He rose and pushed back his chair. The waiter had brought the bottle with surprising alacrity, and Shepard poured out a glass for the young girl. Bobbie stood fumbling with his change as an excuse to watch. Lorna was engrossed in the bubbling foam of the beer and did not notice him.
"I guess he's afraid to do it now," thought Bobbie, as he failed to observe any suspicious move.
True, Shepard's hand passed swiftly over the glass as he handed it to the girl.
She drank it at his urging, and then suddenly her head sank forward on her breast.
Bobbie stifled his indignation with difficulty as Shepard gave an exclamation of surprise.

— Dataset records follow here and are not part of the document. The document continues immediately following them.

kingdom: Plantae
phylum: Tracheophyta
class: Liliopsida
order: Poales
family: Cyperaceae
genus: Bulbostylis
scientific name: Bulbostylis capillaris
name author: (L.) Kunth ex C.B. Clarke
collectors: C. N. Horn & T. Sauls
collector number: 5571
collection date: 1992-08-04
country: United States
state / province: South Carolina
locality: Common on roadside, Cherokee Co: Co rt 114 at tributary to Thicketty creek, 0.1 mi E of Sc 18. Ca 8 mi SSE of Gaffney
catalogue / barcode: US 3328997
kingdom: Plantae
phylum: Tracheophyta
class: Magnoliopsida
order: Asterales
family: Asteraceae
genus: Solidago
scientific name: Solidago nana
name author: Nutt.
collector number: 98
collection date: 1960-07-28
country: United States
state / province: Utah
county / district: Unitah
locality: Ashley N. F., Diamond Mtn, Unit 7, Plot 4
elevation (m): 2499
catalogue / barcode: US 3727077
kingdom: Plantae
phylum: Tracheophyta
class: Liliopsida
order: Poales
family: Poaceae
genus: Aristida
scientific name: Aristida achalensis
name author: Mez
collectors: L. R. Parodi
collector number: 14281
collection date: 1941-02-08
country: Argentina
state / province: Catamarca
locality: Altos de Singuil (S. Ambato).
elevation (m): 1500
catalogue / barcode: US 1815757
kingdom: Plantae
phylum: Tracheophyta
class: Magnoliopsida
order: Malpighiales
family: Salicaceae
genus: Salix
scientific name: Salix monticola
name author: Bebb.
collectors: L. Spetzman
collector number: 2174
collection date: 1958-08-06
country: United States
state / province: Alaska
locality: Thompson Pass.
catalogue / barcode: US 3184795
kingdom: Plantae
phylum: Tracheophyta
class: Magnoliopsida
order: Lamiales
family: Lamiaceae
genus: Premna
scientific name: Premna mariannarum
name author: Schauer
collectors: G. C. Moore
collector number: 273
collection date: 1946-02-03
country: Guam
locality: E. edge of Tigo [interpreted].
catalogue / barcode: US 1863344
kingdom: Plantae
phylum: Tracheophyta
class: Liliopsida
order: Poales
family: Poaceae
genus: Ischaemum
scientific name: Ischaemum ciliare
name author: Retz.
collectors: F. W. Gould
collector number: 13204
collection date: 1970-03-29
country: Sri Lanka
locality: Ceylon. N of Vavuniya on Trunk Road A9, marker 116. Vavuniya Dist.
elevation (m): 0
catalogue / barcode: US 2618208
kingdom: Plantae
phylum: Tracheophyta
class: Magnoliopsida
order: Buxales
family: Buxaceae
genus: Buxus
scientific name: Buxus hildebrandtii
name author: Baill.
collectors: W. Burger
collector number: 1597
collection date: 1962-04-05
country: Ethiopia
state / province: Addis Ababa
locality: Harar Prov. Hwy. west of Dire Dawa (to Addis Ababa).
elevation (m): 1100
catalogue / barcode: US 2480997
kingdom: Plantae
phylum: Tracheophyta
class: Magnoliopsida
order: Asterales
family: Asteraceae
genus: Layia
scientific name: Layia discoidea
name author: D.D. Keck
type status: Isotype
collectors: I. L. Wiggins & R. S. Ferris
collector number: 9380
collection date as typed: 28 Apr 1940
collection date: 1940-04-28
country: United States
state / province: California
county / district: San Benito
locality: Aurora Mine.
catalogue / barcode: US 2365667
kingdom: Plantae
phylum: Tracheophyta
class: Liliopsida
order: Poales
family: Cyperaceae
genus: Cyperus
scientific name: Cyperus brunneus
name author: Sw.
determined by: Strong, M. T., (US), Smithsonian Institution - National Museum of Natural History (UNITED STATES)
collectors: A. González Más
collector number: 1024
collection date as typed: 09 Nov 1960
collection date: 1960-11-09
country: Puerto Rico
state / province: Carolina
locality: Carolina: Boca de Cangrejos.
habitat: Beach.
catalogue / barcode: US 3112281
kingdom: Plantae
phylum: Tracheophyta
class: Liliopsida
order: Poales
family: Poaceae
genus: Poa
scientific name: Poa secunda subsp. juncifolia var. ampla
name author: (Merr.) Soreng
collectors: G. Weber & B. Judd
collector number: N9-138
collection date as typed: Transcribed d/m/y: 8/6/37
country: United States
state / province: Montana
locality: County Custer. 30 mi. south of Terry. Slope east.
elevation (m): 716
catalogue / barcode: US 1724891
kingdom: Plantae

"My wife! She is sick! She has fainted!" cried Shepard to Burke's amazement. The man acted his part cunningly.
He had sprung to his feet as he rushed around the table to catch the toppling girl. With a quick jump to her side Bobbie had caught her by an arm, but Shepard indignantly pushed him aside.
"How dare you, sir?" he exclaimed. "Take your hands off my wife."
The man's bravado was splendid, and even the diners were impressed. Most of them laughed, for to them it was only another drunken woman, a familiar and excruciatingly funny object to most of them.
"Aw, let the goil alone," cried one red-faced man who sat with a small, heavily rouged girl of about sixteen. "Don't come between man and wife!" And he laughed with coarse appreciation of his own humor.